Una frenata che "colpisce e conferma la situazione di incertezza e di precarietà delle famiglie che tendono quindi a risparmiare", afferma all'Adnkronos Patrizia De Luise. Sicuramente a incidere, secondo il numero uno di Confesercenti "è anche la mancanza di lavoro, come certificato dai dati dell'Istat e, non ultimo, la possibilità prevista dalla manovra di lasciare libertà agli enti locali di poter aumentare i tributi, è un fattore che infiamma gli animi e preoccupa". "Se gli acquisti frenano - prosegue - si innesca un circolo vizioso, in quanto i consumi interni diminuiscono, la produzione rallenta a fronte di uno scenario internazionale che non è favorevole perché - argomenta - noi in Europa siamo il paese che soffre di più. Sono tutti segnali molto allarmanti". I saldi poi necessitano di nuove regole. "La categoria chiede da tempo una riduzione del periodo dei saldi che è troppo lungo, dura 60 giorni e non è più appetibile con la miriade di iniziative che si sono prese nel corso degli anni, anche importando modelli dall'estero come con il Black Friday". Inoltre, secondo il numero uno di Confesercenti, aver anticipato le date così tanto, al 2 gennaio, non va bene. "I saldi erano nati come vendite di fine stagione, - spiega De Luise - ora hanno perso appeal. Bisognerebbe tornare alla data naturale, a fine stagione". Nel caso dei saldi invernali questo anticipo influisce sempre di più anche sulle vendite del periodo natalizio, gli acquisti personali vengono rimandati perché i saldi iniziano durante il periodo delle feste e si droga il mercato". Tra l'altro la differenziazione temporale dei saldi a seconda delle regioni non aiuta il settore. Omogeneizzare le date potrebbe aiutare".

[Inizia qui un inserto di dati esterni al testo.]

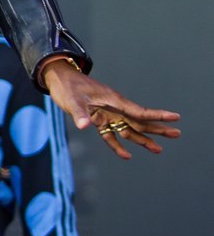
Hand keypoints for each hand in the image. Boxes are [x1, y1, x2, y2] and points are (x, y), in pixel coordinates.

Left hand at [41, 60, 180, 158]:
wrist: (59, 80)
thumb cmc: (68, 86)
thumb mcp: (73, 99)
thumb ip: (79, 113)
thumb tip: (84, 126)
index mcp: (114, 100)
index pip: (140, 111)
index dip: (158, 115)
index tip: (175, 117)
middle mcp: (114, 108)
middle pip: (139, 121)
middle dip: (157, 128)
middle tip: (177, 134)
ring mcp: (107, 114)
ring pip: (129, 129)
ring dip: (142, 139)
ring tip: (158, 150)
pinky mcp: (98, 119)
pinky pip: (111, 135)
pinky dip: (117, 144)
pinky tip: (126, 155)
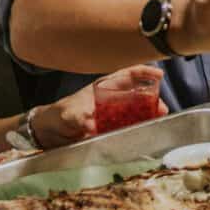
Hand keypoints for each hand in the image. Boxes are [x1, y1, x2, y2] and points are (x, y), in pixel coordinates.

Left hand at [42, 65, 166, 145]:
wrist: (47, 133)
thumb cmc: (57, 115)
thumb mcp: (68, 113)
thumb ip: (80, 117)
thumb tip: (92, 126)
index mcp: (103, 89)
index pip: (127, 76)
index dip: (144, 73)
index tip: (158, 75)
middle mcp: (110, 101)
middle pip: (137, 96)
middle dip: (152, 101)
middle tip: (162, 109)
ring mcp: (111, 117)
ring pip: (136, 114)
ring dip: (147, 117)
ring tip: (157, 123)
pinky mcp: (110, 132)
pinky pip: (127, 131)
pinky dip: (136, 133)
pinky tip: (142, 137)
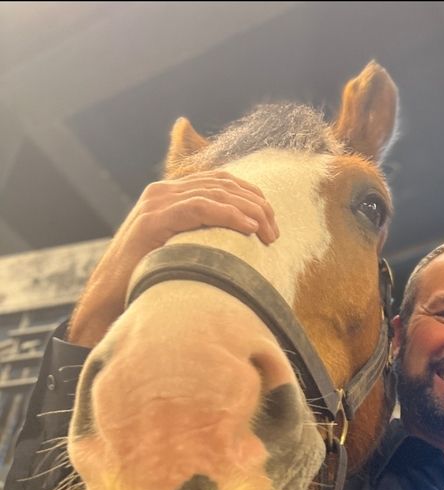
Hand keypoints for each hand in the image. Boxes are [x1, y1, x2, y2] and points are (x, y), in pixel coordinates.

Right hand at [68, 171, 278, 346]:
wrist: (111, 296)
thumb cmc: (150, 277)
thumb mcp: (183, 249)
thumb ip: (205, 236)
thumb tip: (245, 242)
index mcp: (173, 195)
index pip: (222, 182)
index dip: (251, 197)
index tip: (272, 221)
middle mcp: (164, 192)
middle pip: (223, 185)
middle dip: (256, 206)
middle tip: (274, 233)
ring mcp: (157, 202)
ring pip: (215, 193)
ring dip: (249, 212)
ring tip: (268, 233)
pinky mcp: (153, 218)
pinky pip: (199, 207)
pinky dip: (228, 215)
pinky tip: (248, 228)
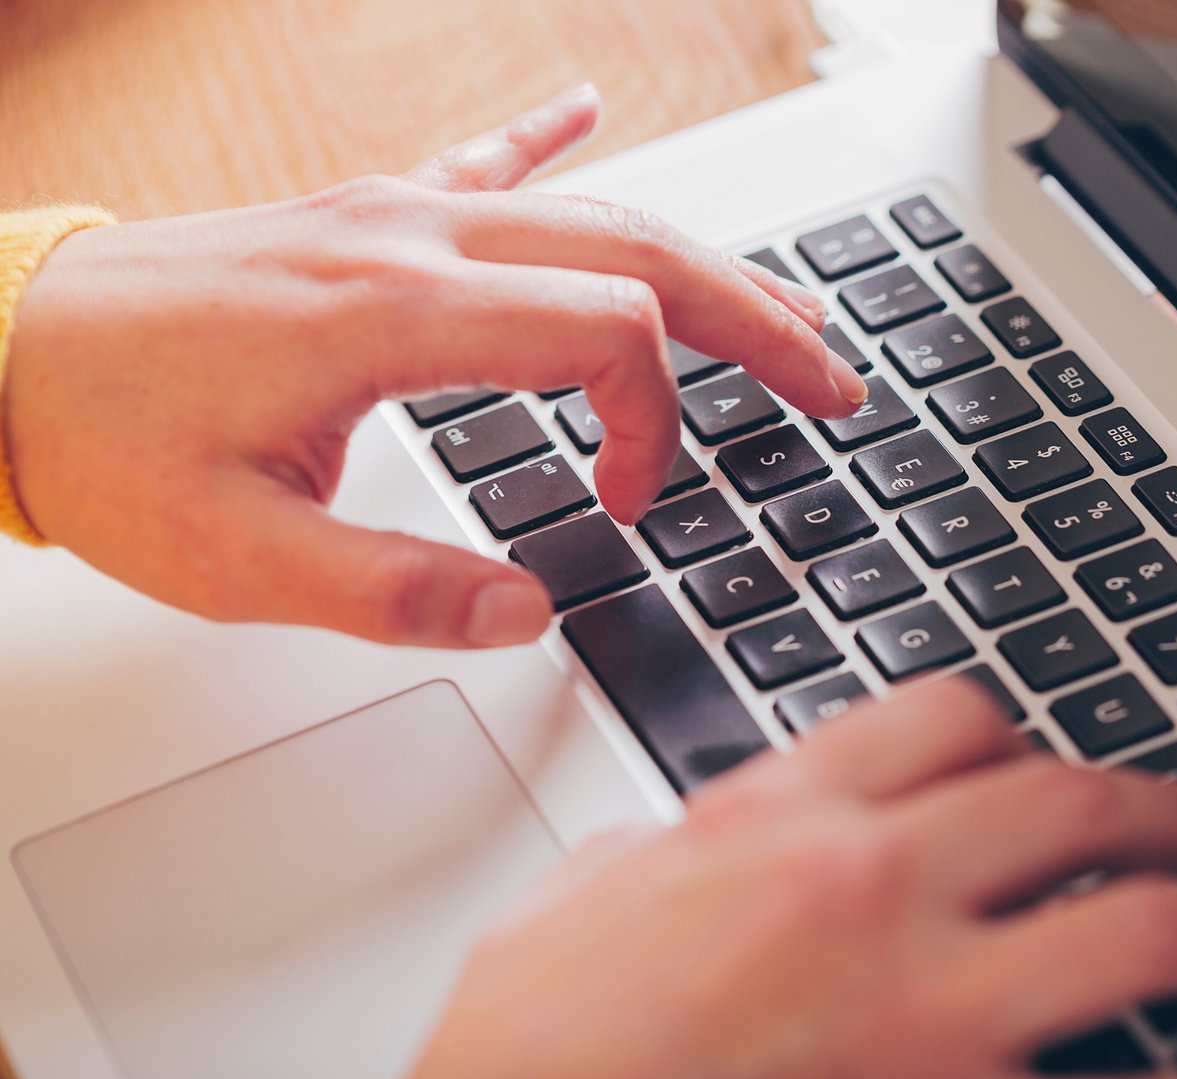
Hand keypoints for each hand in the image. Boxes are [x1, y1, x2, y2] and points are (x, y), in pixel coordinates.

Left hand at [2, 84, 865, 646]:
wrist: (5, 353)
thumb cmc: (112, 444)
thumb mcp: (240, 560)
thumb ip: (395, 592)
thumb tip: (528, 613)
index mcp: (393, 315)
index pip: (606, 336)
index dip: (656, 426)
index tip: (629, 505)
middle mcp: (410, 239)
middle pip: (638, 252)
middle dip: (756, 318)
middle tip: (835, 377)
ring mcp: (392, 212)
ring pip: (590, 210)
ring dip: (698, 255)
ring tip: (780, 300)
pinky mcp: (364, 214)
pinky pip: (482, 158)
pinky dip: (551, 139)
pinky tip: (591, 108)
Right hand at [405, 680, 1176, 1078]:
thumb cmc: (523, 1050)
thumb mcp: (581, 900)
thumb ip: (670, 852)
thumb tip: (697, 845)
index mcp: (776, 819)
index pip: (944, 719)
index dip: (1015, 735)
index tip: (1039, 762)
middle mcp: (870, 890)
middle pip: (1064, 802)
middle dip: (1164, 810)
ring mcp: (930, 1011)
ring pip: (1140, 929)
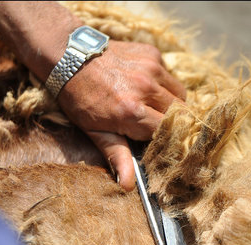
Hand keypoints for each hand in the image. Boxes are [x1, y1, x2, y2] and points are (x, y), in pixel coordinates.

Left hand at [58, 40, 185, 190]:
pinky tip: (144, 87)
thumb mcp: (94, 131)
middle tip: (156, 126)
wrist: (69, 57)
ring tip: (151, 107)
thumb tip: (129, 186)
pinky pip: (169, 75)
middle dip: (173, 123)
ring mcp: (151, 68)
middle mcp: (146, 88)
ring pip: (180, 94)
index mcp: (132, 112)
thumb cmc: (79, 99)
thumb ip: (116, 155)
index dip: (166, 140)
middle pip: (181, 114)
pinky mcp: (151, 53)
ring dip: (172, 104)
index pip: (168, 133)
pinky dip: (163, 85)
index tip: (160, 143)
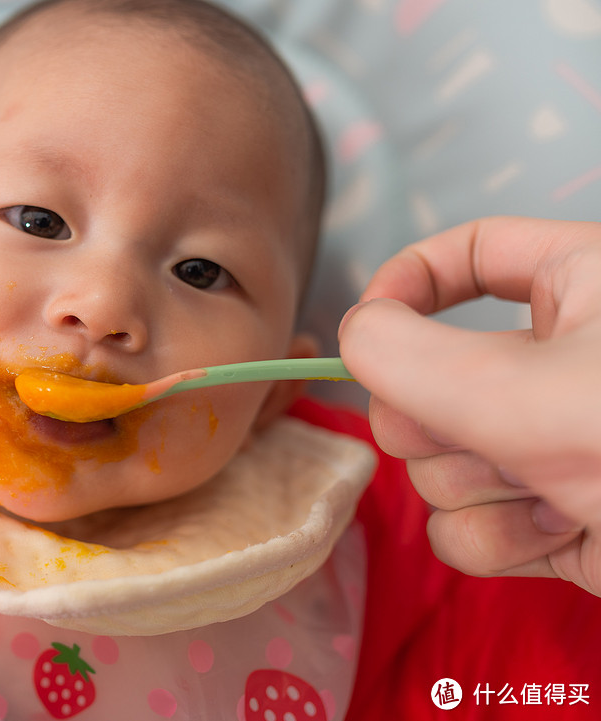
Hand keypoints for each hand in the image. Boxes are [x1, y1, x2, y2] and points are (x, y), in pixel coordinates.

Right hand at [337, 216, 600, 596]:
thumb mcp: (529, 392)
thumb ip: (409, 356)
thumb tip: (352, 338)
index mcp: (579, 285)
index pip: (465, 255)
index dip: (401, 285)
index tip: (363, 333)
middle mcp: (557, 361)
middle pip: (427, 375)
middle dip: (441, 421)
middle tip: (489, 434)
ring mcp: (550, 446)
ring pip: (438, 458)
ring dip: (477, 486)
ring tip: (552, 492)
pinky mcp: (550, 518)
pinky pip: (464, 523)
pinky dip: (496, 538)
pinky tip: (555, 534)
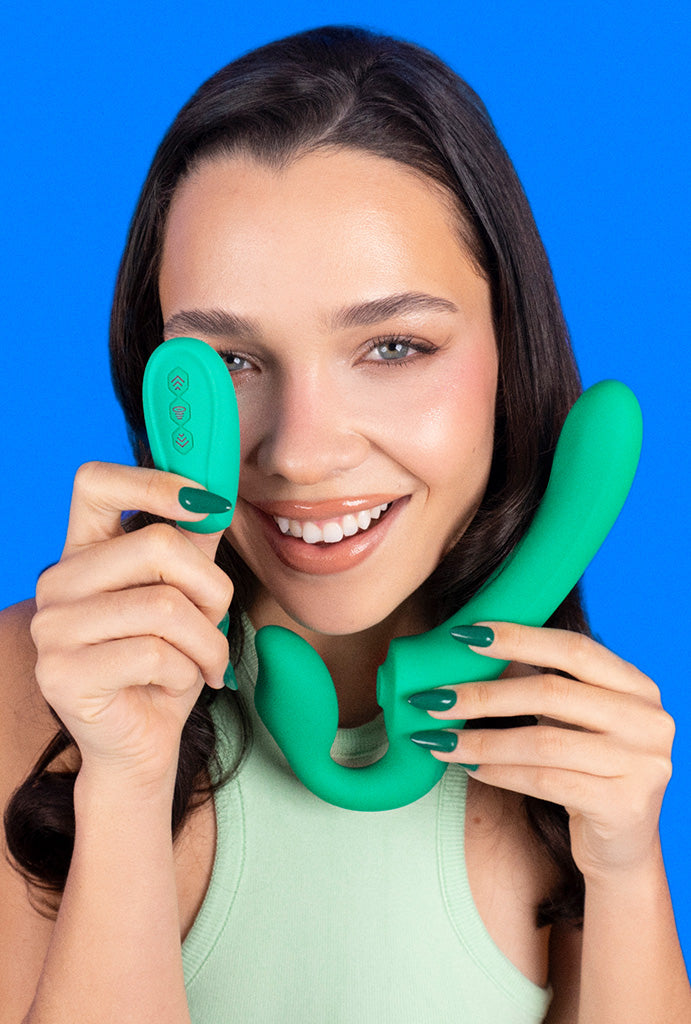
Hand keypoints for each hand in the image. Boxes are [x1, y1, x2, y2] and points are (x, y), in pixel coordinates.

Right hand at [30, 461, 233, 788]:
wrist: (140, 743)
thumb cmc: (164, 666)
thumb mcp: (187, 596)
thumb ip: (194, 543)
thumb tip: (215, 495)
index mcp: (82, 552)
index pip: (95, 482)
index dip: (153, 481)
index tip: (205, 504)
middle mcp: (57, 583)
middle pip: (156, 545)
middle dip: (212, 587)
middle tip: (220, 619)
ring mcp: (52, 629)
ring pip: (165, 606)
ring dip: (207, 640)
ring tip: (205, 661)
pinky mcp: (63, 675)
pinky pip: (155, 655)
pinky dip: (187, 672)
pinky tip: (177, 685)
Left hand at [412, 622, 674, 879]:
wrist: (622, 847)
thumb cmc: (587, 769)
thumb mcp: (572, 720)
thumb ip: (539, 681)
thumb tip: (473, 643)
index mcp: (638, 686)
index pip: (574, 649)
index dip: (518, 636)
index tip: (464, 634)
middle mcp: (649, 720)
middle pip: (552, 693)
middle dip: (483, 694)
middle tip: (433, 698)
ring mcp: (643, 764)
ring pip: (542, 742)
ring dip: (481, 739)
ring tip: (438, 739)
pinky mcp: (624, 805)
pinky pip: (545, 781)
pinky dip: (499, 772)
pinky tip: (468, 766)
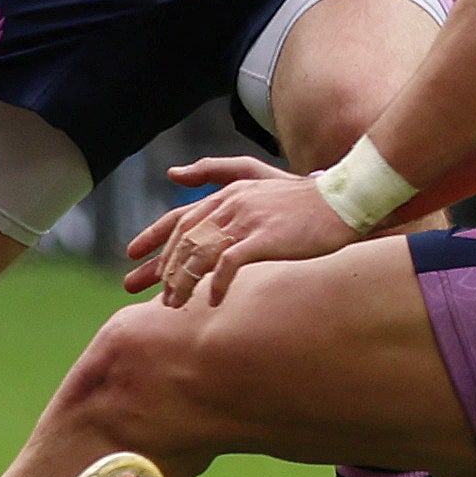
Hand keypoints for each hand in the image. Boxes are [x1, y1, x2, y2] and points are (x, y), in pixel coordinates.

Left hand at [121, 159, 358, 305]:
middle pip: (182, 239)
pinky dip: (217, 284)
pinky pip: (228, 265)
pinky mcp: (263, 238)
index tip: (131, 255)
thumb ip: (215, 173)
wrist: (344, 199)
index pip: (178, 217)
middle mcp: (229, 204)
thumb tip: (174, 174)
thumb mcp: (256, 178)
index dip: (152, 236)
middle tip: (144, 292)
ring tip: (173, 303)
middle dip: (159, 267)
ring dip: (182, 281)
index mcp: (226, 194)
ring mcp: (245, 220)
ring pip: (198, 254)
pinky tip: (213, 300)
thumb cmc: (303, 198)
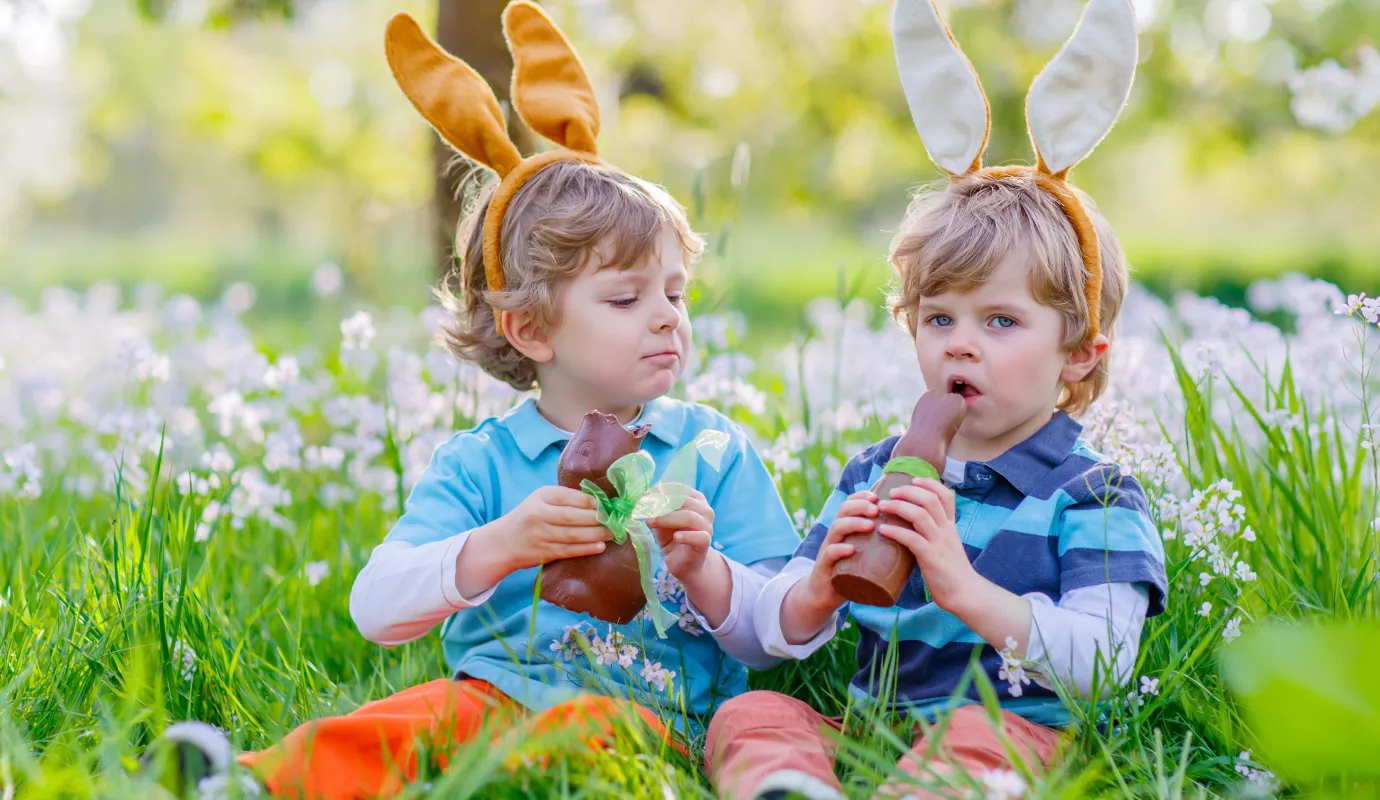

De Luise parla anche del reddito di cittadinanza che "va bene ma non basta" perché occorrono investimenti produttivi e riduzione delle tasse. Poi l'invito al governo ad aprire "al più presto, un tavolo al ministero dello Sviluppo economico" sulle domeniche. Le associazioni che rappresentano la totalità delle imprese del commercio, dalla Gdo ai negozi di vicinato, alla cooperazione, si stanno confrontando in questi giorni sulla nuova proposta di legge sulle chiusure domenicali e nei giorni festivi. "Vorremmo trovare una soluzione condivisa da tutti per non fare ulteriori errori – sostiene - e mettere un tassello per apportare delle migliorie. Dobbiamo fare in modo di varare interventi che possano permettere alle imprese di svilupparsi nella loro pluralità e assicurare posti di lavoro" . "Il decreto Monti che ha liberalizzato il commercio, - spiega De Luise - concedendo a tutti i negozi di stare aperti la domenica non ha avuto gli effetti desiderati, non ha prodotto gli aumenti di fatturato che ci si aspettava, tanto è vero che tra il 2012 e il 2018 il settore del commercio ha perso 56 mila imprese". "Ma mentre si parla di domeniche e di orari nei giorni festivi, - suggerisce il numero uno di Confesercenti - si dovrebbe parlare anche di concorrenza sleale e di lotta all’abusivismo che deriva soprattutto dalle piattaforme di vendite on line, che hanno regole diverse da noi e invece ci devono essere regole certe e uguali per tutti. Il legislatore deve sapere che questo problema c’è e deve affrontarlo non basta denunciarlo", conclude De Luise.